Republican Maryland Governor Larry Hogan reportedly spent $9.46 million to buy 500,000 flawed coronavirus tests from South Korea that couldn’t be used, according to the Washington Post.
Hogan called the purchase “an exponential, game-changing step forward” and said in his memoir, which was published over the summer, that “no one knew how many lives those 500,000 tests might save, but it would be a lot.” (RELATED: Maryland Gov. Larry Hogan Negotiates Deal With South Korea For 50,000 COVID-19 Test Kits)
“The successful mission got tons of attention in the national media,” Hogan wrote when talking about the tests arriving at the Baltimore-Washington International Marshall Airport in April, according to the Washington Post.

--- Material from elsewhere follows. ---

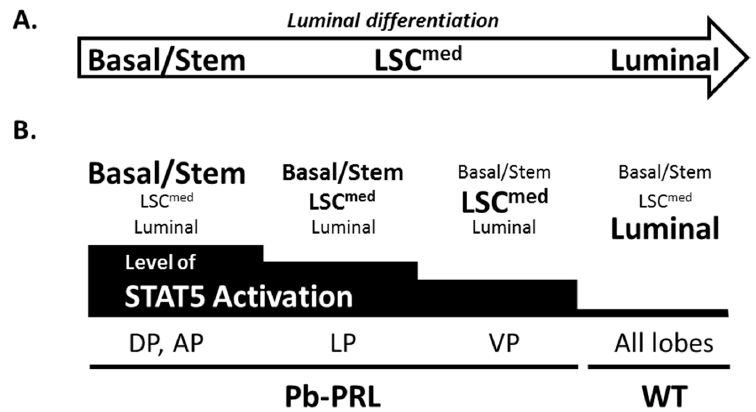
Figure 7. STAT5 signaling prevents luminal di ff erentiation of the prostate epithelium. ( A ). Schematic representation of luminal di ff erentiation placing LSC med cells in-between basal and luminal cells. ( B ). The relative content in the three epithelial cell populations (basal / stem, LSC med , luminal) in the various prostate lobes of 6-month old Pb-PRL mice or in WT mice (any lobe), as determined in Figure 3 is symbolized by the size of each population name. Below, the level of STAT5 activation in each lobe as determined in Figure 1 is also schematically represented by the black stair-bar. Based on these measurements, the highest the level of STAT5 activation, the lowest the level of epithelium di ff erentiation was observed (see text for discussion).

Once it became clear that the tests were flawed and couldn’t be used, Hogan’s administration used an additional $2.5 million to pay the same company for replacement tests, the Post reported. The problems with the initial purchase were hidden from the state legislature, state spending authorities, and the public, according to public testimony, emails, and other records.
One of the two private labs that were offered the tests for free declined because they took too long to process. However, the other lab has used 370,000 of the replacement tests, a state official said Wednesday.

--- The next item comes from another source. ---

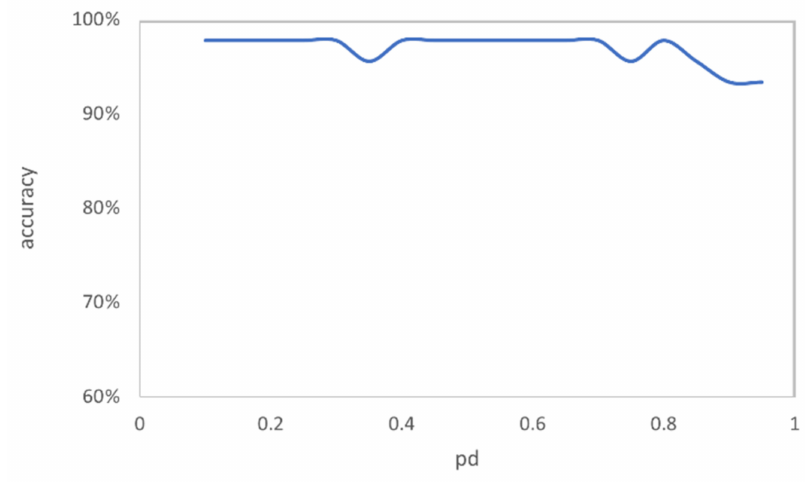
Figure 8. The classification accuracy under different p d values.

The University of Maryland declined to use the replacement South Korean tests because there was an issue with suspected false-positive results.
Mike Ricci, a spokesman for Hogan, told the Washington Post that Hogan and his aides had kept Maryland residents “updated often on the progress we are making in our long-term testing strategy.”
The original tests “could have been used through a custom lab process, but this would have taken longer than purchasing the upgraded kits,” Ricci added.
“It’s incredibly frustrating that the administration seems to have taken very obvious measures to avoid accountability and oversight of these tests,” said Democratic State Sen. Clarence K. Lam, who is the only physician in the Senate. “We spent a lot of money on these tests, and to not be able to have forthcoming answers as to how they were used while people were dying is just unconscionable.”